__Problem statement__: Once you have read the records below, write them all out exactly as given.

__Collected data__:
•••

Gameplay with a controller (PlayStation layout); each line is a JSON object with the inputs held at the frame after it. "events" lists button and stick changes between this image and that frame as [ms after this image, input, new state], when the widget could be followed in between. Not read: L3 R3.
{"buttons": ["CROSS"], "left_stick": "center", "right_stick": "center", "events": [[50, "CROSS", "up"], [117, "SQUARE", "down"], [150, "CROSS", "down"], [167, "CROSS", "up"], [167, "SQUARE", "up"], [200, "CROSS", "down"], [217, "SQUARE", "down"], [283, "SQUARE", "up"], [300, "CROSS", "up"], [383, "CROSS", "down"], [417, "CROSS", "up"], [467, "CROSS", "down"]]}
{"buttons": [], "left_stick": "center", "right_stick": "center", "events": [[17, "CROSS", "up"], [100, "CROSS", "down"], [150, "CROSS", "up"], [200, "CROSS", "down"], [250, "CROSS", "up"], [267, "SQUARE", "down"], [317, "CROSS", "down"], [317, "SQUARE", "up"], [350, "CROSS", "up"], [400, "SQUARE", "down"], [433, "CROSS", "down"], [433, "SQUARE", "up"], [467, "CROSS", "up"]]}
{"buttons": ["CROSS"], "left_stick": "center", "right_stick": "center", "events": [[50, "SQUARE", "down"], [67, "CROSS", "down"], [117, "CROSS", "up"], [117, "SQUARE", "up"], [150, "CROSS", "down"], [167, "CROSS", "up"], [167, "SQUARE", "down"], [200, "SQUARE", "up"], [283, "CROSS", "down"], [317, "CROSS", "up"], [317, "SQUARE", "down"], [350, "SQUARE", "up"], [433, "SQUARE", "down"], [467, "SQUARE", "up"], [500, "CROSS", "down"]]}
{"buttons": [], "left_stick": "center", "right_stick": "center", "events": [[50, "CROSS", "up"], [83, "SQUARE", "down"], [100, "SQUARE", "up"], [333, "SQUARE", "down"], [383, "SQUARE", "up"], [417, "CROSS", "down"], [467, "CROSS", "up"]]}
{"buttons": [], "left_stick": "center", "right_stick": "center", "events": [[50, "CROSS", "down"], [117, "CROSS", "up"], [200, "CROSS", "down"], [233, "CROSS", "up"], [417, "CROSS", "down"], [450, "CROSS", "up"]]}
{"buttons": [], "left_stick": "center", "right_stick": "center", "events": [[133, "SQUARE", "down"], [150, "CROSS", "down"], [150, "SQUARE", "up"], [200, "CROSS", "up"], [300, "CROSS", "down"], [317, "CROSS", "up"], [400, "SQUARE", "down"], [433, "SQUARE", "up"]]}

•••

__Answer below__:
Gameplay with a controller (PlayStation layout); each line is a JSON object with the inputs held at the frame after it. "events" lists button and stick changes between this image and that frame as [ms after this image, input, new state], when the widget could be followed in between. Not read: L3 R3.
{"buttons": ["CROSS"], "left_stick": "center", "right_stick": "center", "events": [[50, "CROSS", "up"], [117, "SQUARE", "down"], [150, "CROSS", "down"], [167, "CROSS", "up"], [167, "SQUARE", "up"], [200, "CROSS", "down"], [217, "SQUARE", "down"], [283, "SQUARE", "up"], [300, "CROSS", "up"], [383, "CROSS", "down"], [417, "CROSS", "up"], [467, "CROSS", "down"]]}
{"buttons": [], "left_stick": "center", "right_stick": "center", "events": [[17, "CROSS", "up"], [100, "CROSS", "down"], [150, "CROSS", "up"], [200, "CROSS", "down"], [250, "CROSS", "up"], [267, "SQUARE", "down"], [317, "CROSS", "down"], [317, "SQUARE", "up"], [350, "CROSS", "up"], [400, "SQUARE", "down"], [433, "CROSS", "down"], [433, "SQUARE", "up"], [467, "CROSS", "up"]]}
{"buttons": ["CROSS"], "left_stick": "center", "right_stick": "center", "events": [[50, "SQUARE", "down"], [67, "CROSS", "down"], [117, "CROSS", "up"], [117, "SQUARE", "up"], [150, "CROSS", "down"], [167, "CROSS", "up"], [167, "SQUARE", "down"], [200, "SQUARE", "up"], [283, "CROSS", "down"], [317, "CROSS", "up"], [317, "SQUARE", "down"], [350, "SQUARE", "up"], [433, "SQUARE", "down"], [467, "SQUARE", "up"], [500, "CROSS", "down"]]}
{"buttons": [], "left_stick": "center", "right_stick": "center", "events": [[50, "CROSS", "up"], [83, "SQUARE", "down"], [100, "SQUARE", "up"], [333, "SQUARE", "down"], [383, "SQUARE", "up"], [417, "CROSS", "down"], [467, "CROSS", "up"]]}
{"buttons": [], "left_stick": "center", "right_stick": "center", "events": [[50, "CROSS", "down"], [117, "CROSS", "up"], [200, "CROSS", "down"], [233, "CROSS", "up"], [417, "CROSS", "down"], [450, "CROSS", "up"]]}
{"buttons": [], "left_stick": "center", "right_stick": "center", "events": [[133, "SQUARE", "down"], [150, "CROSS", "down"], [150, "SQUARE", "up"], [200, "CROSS", "up"], [300, "CROSS", "down"], [317, "CROSS", "up"], [400, "SQUARE", "down"], [433, "SQUARE", "up"]]}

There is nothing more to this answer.